When Fragmented Attention Causes Harm

Recently Kristina and myself were packing and readying to move to our new house some 1500 miles south, and I recall doing an errant down the hill to the grocery store. It was spring in the Northwest, and the light was streaming through the beautiful green translucent leaves. There was luscious green grass all around, plenty to eat for a rabbit. As I waited to turn on a side street, I briefly stopped to enjoy watching a small rabbit hopping across the street I was turning into.

Rabbit

Then shortly after a sports car appeared quite suddenly from the opposite direction, and a man in it was smiling and chatting on his mobile phone.

He drove over the rabbit, and I could clearly see the rabbit was being torn up and mangled. The man and his car moved on without stopping a beat, and the rabbit was now laying motionless on the street. The man was so involved in his conversation that he barely noticed. He kept on driving and chatting, moving on with his life.

I immediately felt sadness, and went over to the rabbit to at least get him off the street. That way, even if already dead, the rabbits body would not sustain additional damage.

As I approached he body, I could see the legs were broken and twisted, and all of it’s abdomen, stomach, and intestines were hanging out. Even it’s heart was visible, and it was still beating. It was sad and emotional for me to watch this precious little heart beating, but the rabbit was likely no longer there, or unconscious and dying.

I stroked it’s ears and head and talked with it some soothing words. And then told the rabbit I was moving it to the side of the street, so it could die more peacefully.

After having moved it slowly, as everything was hanging out, a few minutes passed. Slowly the heartbeat became less pronounced until finally it ceased. I tried closing the rabbit’s eyes, but they stayed open.

I wished the rabbit peace and got back in the car. I reflected on how all of us, not just the guy on the phone can get so distracted from the present.

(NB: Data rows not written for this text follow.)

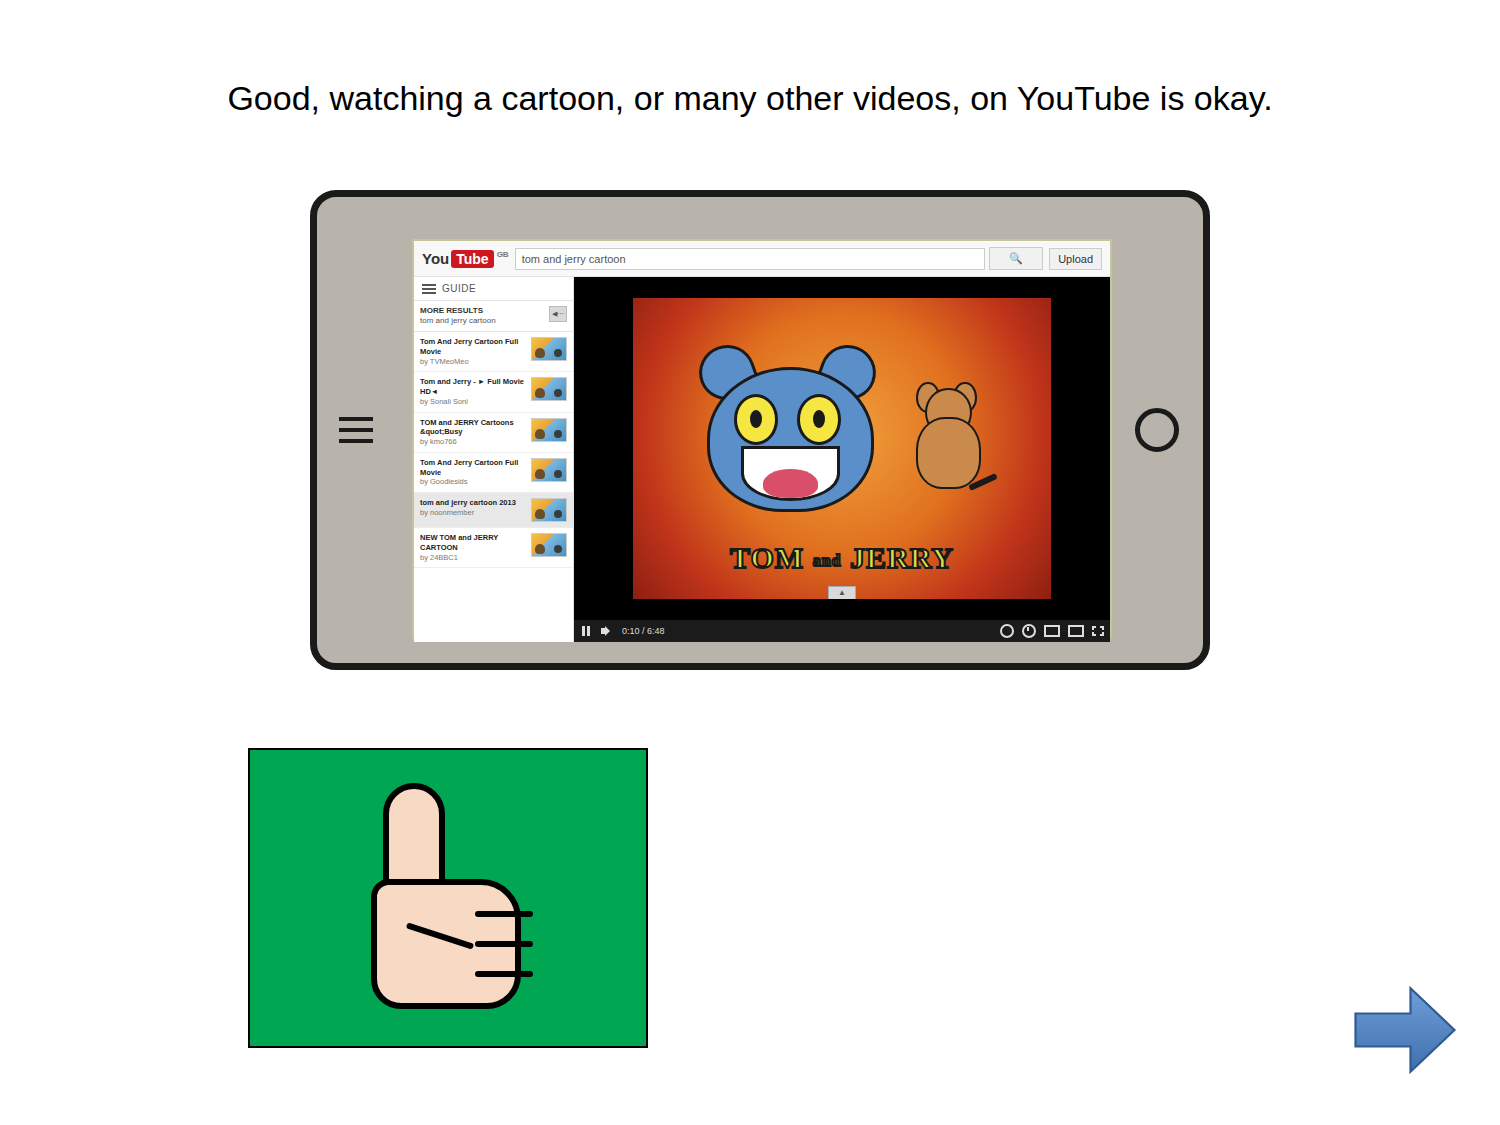Good, watching a cartoon, or many other videos, on YouTube is okay.
YouTube GB
tom and jerry cartoon
🔍
Upload
GUIDE
MORE RESULTStom and jerry cartoon
◀⋯
Tom And Jerry Cartoon Full Movie by TVMeoMeo
Tom and Jerry - ► Full Movie HD◄by Sonali Soni
TOM and JERRY Cartoons &quot;Busy by kmo766
Tom And Jerry Cartoon Full Movie by Goodiesids
tom and jerry cartoon 2013 by noonmember
NEW TOM and JERRY CARTOON by 24BBC1
TOM and JERRY
▲
0:10 / 6:48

As you can see by this example, we really cause harm when not paying attention to what is right beneath or in front of us.

At the same time, I also reflected on my own journey, and could clearly see that this move out of state, while hectic, and with a few minor moments of forgetfulness, was overall so much more stable and less messy, than the move we did 16 years earlier. I could see how years of practicing meditation and mindfulness and mingling this into every day life allowed me to be able to be so much more present for this big life transition than the earlier move was.

However, what the rabbit in it’s death was showing, that we, all of us have a tendency to get caught up in a small bubble with so many distractions that fragment our attention.

Increasingly in recent years, our attention has become fragmented, and our focus shortened. With internet and mobile device use, the rise of social media, advertisements and infinite choices competing for our attention, and so many other demands in our lives.

To me this increasing fragmented attention is highly likely causing harm to something, or someone, somewhere.

We have to keep practicing, keep refining our practice, so we can be awake, and present for this moment, where all life flows.

The more present and awake we are, the less harm we cause.

Please verify this with your own experience. What happens to your encounters in the now when you become more present? Alternatively, what happens to your immediate family, the human family, and the rest of our planetary family when you’re less present?

I’d love to know what your experience is like.